Reproducibility when using a model with batch norm
BenjaminBossan opened this issue · 0 comments
System Info
Latest version of PEFT
Who can help?
No response
Information
- The official example scripts
- My own modified scripts
Tasks
- An officially supported task in the
examples
folder - My own task or dataset (give details below)
Reproduction
model_id = "microsoft/resnet-18"
@pytest.fixture
def image_processor():
image_processor = AutoImageProcessor.from_pretrained(model_id)
return image_processor
@pytest.fixture
def data(image_processor):
dataset = load_dataset("huggingface/cats-image")
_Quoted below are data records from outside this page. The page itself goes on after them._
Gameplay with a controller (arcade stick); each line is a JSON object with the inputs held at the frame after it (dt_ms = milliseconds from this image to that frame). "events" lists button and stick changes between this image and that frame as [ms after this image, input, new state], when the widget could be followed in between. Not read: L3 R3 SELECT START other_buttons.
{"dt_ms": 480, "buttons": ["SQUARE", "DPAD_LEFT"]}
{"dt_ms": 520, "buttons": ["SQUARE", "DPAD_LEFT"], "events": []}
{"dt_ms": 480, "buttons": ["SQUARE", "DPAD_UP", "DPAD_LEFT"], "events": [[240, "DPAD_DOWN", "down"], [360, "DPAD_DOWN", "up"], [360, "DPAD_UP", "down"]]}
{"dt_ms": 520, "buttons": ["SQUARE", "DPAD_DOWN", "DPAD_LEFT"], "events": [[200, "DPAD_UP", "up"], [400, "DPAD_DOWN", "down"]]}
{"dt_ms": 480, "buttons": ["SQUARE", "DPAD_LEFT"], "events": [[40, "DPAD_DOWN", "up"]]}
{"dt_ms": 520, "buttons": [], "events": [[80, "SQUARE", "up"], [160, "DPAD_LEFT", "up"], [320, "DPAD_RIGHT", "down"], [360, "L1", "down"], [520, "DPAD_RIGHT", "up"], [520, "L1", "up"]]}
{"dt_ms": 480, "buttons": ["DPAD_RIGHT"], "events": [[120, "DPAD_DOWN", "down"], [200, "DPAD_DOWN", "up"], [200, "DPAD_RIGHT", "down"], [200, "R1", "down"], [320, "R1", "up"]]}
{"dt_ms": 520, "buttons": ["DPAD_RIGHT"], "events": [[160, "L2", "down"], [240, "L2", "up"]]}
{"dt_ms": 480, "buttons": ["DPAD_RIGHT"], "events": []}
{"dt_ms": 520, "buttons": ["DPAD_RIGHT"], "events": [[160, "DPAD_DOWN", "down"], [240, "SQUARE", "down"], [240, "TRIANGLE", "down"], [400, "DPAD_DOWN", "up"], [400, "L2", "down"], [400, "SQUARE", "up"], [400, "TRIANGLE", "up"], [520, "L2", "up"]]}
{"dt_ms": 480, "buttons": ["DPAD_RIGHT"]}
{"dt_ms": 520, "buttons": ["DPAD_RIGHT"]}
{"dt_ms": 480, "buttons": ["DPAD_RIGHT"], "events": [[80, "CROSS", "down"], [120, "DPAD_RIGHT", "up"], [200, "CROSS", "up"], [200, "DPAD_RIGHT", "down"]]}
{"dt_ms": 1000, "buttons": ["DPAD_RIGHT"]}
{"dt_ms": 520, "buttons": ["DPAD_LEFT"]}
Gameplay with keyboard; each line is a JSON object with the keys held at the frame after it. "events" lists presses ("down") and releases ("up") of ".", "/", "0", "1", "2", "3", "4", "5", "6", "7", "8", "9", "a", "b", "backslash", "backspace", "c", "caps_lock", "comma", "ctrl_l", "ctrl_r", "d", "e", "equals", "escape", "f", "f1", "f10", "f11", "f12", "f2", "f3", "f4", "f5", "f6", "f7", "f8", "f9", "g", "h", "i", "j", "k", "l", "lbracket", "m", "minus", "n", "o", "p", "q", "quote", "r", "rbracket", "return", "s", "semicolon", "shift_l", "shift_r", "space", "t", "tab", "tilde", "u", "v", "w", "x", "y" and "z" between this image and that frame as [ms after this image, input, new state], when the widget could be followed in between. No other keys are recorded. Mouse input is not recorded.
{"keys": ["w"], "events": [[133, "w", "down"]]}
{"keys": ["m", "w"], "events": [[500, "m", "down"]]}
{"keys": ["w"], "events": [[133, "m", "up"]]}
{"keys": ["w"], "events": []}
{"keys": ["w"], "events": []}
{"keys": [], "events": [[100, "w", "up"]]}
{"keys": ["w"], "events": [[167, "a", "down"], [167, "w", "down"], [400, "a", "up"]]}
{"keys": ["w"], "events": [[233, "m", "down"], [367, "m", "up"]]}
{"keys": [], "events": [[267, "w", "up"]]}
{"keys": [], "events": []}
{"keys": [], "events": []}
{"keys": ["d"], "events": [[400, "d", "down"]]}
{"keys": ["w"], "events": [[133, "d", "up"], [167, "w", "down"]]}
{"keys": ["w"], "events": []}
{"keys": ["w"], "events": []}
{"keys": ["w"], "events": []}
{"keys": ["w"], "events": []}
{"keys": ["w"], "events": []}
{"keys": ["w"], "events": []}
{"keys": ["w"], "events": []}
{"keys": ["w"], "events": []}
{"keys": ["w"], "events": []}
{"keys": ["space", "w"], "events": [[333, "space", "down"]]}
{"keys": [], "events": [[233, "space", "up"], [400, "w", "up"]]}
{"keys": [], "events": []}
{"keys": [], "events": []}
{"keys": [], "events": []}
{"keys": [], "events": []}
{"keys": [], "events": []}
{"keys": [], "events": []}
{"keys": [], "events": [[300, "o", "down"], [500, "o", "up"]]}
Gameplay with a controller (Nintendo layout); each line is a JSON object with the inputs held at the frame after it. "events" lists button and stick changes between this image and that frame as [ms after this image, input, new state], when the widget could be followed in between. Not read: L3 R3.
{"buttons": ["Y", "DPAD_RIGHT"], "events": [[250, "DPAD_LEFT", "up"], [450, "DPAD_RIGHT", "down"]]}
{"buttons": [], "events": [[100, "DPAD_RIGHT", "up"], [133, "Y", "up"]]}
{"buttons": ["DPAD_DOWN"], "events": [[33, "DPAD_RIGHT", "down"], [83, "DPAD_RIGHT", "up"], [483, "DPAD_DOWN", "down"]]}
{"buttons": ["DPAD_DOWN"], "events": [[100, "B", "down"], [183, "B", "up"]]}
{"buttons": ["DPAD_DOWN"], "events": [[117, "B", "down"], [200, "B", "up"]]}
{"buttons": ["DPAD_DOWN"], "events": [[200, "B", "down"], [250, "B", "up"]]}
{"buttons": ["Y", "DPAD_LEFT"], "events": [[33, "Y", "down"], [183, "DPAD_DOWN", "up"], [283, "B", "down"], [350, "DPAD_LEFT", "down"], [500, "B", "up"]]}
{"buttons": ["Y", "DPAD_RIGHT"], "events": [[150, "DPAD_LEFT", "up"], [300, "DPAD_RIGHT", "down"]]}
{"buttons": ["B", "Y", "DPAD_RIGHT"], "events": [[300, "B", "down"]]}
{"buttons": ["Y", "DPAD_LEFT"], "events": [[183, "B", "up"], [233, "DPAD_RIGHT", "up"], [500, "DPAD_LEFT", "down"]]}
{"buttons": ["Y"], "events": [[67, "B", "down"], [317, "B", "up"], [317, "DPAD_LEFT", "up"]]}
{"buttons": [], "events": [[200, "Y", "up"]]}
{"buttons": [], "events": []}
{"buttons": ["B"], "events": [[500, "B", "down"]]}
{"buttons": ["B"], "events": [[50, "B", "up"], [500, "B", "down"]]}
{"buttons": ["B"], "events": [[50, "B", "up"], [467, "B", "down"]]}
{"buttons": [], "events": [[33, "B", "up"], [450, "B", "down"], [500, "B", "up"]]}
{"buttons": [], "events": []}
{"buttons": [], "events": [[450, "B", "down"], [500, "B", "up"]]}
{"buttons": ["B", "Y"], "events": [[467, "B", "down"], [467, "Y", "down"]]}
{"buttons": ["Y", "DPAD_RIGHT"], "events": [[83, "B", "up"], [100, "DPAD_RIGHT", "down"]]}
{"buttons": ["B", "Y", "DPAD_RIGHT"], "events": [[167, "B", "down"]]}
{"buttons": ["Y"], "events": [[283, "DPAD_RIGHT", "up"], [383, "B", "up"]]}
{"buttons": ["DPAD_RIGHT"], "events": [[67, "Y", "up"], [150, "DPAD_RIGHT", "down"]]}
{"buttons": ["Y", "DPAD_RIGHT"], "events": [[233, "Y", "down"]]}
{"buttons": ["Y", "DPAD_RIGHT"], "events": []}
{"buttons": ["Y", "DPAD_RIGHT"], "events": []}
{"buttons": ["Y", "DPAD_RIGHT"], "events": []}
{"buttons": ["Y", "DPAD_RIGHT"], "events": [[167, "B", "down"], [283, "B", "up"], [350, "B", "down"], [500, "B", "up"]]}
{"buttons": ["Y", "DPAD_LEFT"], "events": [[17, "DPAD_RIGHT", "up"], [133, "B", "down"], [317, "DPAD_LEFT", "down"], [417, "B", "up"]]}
image = dataset["test"]["image"][0]
return image_processor(image, return_tensors="pt")
def test_model_with_batchnorm(tmp_path, data):
torch.manual_seed(0)
model = AutoModelForImageClassification.from_pretrained(model_id)
config = LoraConfig(target_modules=["convolution"], modules_to_save=["classifier"])
model = get_peft_model(model, config)
# record outputs before training
model.eval()
with torch.inference_mode():
output_before = model(**data)
model.train()
optimizer = torch.optim.AdamW(model.parameters(), lr=1e-3)
batch_size = 4
max_steps = 5 * batch_size
labels = torch.zeros(1, 1000)
labels[0, 283] = 1
for i in range(0, max_steps, batch_size):
optimizer.zero_grad()
outputs = model(**data, labels=labels)
loss = outputs.loss
loss.backward()
optimizer.step()
model.eval()
with torch.inference_mode():
output_after = model(**data)
assert torch.isfinite(output_after.logits).all()
atol, rtol = 1e-4, 1e-4
# sanity check: model was updated
assert not torch.allclose(output_before.logits, output_after.logits, atol=atol, rtol=rtol)
# check saving the model and loading it
model.save_pretrained(tmp_path)
del model
torch.manual_seed(0)
model = AutoModelForImageClassification.from_pretrained(model_id)
model = PeftModel.from_pretrained(model, tmp_path).eval()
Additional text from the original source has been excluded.